Details
-
Bug
-
Status: Resolved
-
Blocker
-
Resolution: Fixed
-
Impala 2.6.0
Description
The test_scrach_disk tests are currently skipped when run against S3 in Jenkins. When we fix that with IMPALA-3614 (review https://gerrit.cloudera.org/#/c/3265/ ), the tests now run, but they fail.
The failure comes from the fact that the query expected to spill (and fail) ends up succeeding.
It seems that on S3, the expected-to-spill query doesn't need 200M, the mem limit we set to make it spill.
Should such a discrepancy exist?
I collected profiles of both the "expected to spill" and "expected not to spill" queries used in the test, both for HDFS and S3. I'll attach them here.
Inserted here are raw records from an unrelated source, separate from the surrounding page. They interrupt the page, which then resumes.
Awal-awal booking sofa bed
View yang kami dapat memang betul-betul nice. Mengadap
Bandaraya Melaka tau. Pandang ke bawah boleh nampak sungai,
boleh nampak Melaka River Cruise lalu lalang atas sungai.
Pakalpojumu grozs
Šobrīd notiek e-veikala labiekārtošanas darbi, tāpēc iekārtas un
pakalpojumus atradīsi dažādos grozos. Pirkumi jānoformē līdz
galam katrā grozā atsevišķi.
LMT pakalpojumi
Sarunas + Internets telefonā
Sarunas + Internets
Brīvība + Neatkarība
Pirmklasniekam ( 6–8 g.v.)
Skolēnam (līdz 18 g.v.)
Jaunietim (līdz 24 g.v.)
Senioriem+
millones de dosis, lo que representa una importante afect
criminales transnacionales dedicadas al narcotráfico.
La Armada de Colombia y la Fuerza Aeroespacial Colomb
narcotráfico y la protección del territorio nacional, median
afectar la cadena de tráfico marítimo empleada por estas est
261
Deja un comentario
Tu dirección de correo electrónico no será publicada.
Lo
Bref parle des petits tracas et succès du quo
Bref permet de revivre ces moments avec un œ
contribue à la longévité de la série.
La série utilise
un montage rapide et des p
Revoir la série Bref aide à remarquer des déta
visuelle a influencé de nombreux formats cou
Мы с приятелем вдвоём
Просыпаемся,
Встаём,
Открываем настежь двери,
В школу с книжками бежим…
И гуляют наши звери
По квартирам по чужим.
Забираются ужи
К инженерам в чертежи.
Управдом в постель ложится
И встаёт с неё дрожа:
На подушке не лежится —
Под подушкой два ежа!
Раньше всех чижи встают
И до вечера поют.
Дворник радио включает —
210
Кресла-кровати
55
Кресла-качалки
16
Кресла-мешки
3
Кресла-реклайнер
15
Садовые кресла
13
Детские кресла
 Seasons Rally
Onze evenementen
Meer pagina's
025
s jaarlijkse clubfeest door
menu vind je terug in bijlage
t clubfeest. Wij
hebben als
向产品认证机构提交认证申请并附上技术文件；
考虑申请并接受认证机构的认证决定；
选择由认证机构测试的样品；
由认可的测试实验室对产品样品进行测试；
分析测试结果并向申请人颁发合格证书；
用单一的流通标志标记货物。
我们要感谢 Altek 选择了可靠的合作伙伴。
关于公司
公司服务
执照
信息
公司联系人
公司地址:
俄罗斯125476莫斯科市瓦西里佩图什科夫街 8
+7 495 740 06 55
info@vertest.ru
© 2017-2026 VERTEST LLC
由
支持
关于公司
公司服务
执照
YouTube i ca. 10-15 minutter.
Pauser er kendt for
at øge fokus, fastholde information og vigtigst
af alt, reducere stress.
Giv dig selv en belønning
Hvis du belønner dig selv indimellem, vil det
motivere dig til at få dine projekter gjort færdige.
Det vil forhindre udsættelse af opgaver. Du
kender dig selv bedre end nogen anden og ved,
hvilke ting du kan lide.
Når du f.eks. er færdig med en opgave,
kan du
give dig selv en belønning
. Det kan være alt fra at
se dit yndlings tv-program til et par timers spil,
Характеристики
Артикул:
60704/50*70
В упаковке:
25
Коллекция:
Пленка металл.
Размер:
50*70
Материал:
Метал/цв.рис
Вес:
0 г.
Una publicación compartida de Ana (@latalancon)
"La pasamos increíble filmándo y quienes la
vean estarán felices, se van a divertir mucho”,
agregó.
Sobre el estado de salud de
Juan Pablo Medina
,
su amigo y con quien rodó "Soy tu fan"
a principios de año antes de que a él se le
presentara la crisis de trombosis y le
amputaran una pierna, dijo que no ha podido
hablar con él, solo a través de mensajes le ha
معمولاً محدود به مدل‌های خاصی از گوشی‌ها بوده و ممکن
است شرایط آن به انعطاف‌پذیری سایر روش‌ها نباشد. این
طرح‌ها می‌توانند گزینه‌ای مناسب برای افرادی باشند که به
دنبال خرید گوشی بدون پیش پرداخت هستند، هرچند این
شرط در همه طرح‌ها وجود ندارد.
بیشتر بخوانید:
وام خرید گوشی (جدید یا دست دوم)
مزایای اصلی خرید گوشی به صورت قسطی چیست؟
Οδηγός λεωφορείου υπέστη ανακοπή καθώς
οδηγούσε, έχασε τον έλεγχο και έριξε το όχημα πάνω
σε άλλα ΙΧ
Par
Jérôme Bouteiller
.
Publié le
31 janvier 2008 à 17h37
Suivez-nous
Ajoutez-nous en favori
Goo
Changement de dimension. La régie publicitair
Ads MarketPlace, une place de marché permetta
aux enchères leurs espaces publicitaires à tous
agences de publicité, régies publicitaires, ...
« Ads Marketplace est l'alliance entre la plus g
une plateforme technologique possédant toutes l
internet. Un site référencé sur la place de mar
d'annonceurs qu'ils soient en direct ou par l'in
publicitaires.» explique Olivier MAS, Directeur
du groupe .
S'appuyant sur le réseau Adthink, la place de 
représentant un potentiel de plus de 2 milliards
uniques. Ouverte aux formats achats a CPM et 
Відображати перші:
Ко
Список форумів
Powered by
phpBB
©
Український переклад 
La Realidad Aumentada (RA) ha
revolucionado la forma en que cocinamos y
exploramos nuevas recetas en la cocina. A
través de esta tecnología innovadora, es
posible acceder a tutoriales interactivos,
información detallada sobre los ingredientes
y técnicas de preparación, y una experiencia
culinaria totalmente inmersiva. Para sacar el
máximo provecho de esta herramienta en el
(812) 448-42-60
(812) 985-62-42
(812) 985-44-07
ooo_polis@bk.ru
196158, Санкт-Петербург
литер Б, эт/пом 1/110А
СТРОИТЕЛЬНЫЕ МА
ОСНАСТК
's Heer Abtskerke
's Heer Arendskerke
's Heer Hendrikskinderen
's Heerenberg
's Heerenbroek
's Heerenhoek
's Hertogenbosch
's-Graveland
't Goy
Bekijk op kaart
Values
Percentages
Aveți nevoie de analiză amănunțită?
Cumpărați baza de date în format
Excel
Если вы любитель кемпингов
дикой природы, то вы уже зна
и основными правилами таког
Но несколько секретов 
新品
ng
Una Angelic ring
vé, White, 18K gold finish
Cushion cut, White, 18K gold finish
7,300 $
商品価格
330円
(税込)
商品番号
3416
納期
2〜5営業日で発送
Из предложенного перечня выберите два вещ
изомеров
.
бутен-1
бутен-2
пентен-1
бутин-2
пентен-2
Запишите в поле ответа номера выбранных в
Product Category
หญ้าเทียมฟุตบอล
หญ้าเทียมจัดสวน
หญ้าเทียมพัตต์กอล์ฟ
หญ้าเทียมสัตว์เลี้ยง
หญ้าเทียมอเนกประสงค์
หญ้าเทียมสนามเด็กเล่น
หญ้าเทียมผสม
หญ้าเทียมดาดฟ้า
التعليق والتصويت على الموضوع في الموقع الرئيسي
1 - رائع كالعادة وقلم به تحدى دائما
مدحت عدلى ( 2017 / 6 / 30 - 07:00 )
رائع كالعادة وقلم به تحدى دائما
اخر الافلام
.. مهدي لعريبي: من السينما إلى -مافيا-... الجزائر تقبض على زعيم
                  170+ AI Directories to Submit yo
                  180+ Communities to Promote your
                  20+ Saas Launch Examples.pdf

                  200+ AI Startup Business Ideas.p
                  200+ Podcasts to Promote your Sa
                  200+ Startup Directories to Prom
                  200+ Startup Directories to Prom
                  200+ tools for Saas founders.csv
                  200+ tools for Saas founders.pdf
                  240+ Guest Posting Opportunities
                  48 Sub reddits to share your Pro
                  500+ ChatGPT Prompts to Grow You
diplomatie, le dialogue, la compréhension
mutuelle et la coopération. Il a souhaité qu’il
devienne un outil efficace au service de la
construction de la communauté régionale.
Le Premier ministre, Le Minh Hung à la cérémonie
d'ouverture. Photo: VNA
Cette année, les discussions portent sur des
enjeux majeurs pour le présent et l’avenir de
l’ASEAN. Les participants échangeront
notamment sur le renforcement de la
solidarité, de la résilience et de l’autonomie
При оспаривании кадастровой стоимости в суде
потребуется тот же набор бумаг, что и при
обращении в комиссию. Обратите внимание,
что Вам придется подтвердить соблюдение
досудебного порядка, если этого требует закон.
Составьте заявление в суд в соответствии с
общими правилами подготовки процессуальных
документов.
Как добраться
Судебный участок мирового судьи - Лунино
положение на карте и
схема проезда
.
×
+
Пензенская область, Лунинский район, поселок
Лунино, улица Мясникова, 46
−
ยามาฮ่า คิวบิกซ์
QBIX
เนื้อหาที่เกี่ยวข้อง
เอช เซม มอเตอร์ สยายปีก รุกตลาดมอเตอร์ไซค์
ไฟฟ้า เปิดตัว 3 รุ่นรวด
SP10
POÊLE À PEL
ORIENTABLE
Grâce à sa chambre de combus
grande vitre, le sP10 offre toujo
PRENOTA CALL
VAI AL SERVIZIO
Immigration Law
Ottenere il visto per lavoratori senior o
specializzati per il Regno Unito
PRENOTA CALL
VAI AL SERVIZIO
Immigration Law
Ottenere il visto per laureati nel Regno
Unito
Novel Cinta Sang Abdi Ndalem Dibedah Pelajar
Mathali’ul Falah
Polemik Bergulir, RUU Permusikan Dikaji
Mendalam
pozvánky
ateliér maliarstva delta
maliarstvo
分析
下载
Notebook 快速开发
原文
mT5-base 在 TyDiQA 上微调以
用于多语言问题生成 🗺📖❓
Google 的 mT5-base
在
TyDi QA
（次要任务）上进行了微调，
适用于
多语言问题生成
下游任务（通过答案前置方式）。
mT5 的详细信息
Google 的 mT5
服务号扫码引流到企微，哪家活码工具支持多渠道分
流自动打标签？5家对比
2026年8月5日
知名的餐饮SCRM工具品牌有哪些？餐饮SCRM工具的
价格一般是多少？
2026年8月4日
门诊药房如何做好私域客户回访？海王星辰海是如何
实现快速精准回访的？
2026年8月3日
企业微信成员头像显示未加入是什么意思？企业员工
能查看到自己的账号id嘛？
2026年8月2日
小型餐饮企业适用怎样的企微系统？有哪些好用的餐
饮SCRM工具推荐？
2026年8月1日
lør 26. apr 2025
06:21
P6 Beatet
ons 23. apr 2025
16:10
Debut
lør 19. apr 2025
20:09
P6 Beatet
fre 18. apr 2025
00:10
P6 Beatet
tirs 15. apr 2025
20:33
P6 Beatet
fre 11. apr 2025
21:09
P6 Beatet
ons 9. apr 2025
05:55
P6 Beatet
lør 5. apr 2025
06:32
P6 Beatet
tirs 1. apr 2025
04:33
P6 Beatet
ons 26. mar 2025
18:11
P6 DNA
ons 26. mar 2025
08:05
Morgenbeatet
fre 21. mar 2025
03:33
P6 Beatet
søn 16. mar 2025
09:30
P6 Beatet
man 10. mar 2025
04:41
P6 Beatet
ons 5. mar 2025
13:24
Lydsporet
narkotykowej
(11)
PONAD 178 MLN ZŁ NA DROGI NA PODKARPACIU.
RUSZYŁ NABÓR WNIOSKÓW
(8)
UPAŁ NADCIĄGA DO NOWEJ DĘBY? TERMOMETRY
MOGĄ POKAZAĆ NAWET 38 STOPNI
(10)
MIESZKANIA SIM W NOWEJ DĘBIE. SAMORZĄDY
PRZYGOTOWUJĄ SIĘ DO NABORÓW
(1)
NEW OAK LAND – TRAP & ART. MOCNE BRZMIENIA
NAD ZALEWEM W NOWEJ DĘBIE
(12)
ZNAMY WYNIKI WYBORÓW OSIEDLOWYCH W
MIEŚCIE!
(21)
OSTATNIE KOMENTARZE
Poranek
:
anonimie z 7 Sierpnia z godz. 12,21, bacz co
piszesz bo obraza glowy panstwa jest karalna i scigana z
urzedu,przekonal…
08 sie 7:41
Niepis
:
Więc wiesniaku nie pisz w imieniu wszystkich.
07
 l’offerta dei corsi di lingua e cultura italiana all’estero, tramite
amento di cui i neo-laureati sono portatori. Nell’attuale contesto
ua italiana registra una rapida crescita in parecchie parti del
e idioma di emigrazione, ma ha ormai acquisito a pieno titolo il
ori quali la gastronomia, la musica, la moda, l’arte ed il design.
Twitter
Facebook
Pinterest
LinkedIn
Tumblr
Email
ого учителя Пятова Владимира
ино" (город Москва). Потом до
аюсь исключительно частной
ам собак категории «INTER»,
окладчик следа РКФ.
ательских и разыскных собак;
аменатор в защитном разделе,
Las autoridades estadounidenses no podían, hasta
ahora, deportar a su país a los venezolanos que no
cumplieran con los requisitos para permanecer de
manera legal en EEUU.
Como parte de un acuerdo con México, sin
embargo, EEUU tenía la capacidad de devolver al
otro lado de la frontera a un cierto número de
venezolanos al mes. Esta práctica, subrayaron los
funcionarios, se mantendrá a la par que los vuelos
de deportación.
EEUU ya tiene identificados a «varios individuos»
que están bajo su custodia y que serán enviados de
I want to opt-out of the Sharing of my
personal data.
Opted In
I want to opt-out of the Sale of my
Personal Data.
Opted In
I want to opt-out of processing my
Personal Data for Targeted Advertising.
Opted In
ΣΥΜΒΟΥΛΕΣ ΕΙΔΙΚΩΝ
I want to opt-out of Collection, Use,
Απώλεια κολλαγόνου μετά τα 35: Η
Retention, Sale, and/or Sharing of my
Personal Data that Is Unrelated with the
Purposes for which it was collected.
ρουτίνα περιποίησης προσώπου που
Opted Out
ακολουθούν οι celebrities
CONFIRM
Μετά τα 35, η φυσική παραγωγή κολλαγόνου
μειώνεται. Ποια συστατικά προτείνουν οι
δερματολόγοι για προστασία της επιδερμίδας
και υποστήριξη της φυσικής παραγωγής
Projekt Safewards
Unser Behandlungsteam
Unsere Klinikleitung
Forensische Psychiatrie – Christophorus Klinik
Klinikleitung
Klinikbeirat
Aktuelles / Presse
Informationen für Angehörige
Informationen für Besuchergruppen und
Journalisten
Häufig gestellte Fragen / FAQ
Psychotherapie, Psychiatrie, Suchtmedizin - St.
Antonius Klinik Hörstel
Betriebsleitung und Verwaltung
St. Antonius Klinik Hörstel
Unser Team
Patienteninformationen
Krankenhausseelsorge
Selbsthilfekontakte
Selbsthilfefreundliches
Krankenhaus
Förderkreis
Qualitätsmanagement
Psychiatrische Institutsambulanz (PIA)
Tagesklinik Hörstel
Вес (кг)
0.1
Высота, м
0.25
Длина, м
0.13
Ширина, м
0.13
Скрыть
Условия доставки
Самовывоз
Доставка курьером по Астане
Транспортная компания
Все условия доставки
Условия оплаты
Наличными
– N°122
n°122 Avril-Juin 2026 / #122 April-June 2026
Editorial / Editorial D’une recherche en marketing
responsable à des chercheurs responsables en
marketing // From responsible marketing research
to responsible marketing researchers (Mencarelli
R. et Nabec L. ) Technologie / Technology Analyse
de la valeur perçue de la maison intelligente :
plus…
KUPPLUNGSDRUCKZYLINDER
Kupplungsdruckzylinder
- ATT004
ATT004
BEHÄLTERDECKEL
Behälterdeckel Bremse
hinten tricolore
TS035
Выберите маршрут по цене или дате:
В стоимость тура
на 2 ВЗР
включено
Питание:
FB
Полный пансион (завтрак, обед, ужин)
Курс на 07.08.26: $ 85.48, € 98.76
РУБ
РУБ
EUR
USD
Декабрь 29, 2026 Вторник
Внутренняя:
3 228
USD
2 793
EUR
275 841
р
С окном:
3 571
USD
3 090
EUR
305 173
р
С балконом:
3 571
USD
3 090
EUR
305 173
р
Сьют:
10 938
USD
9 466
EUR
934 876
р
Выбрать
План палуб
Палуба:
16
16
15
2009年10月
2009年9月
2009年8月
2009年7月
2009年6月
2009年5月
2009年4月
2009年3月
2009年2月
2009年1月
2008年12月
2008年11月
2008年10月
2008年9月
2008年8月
It's possible to run tests locally against S3. You need a S3 bucket and keys. It worked for me to set environment variables accordingly, re-source impala-config.sh, and proceed:
$ cat ~/.awsrc-REDACTED export S3_BUCKET="your bucket name" export AWS_ACCESS_KEY_ID="your aws access key" export AWS_SECRET_ACCESS_KEY="your aws secret key" export TARGET_FILESYSTEM="s3" export FILESYSTEM_PREFIX="s3a://${S3_BUCKET}" $ source ~/.awsrc-REDACTED $ source bin/impala-config.sh $ ./buildall.sh
There is a bucket already loaded with data I think you can use without having to reformat. sailesh might be able to help if you get stuck on this part if I can't help.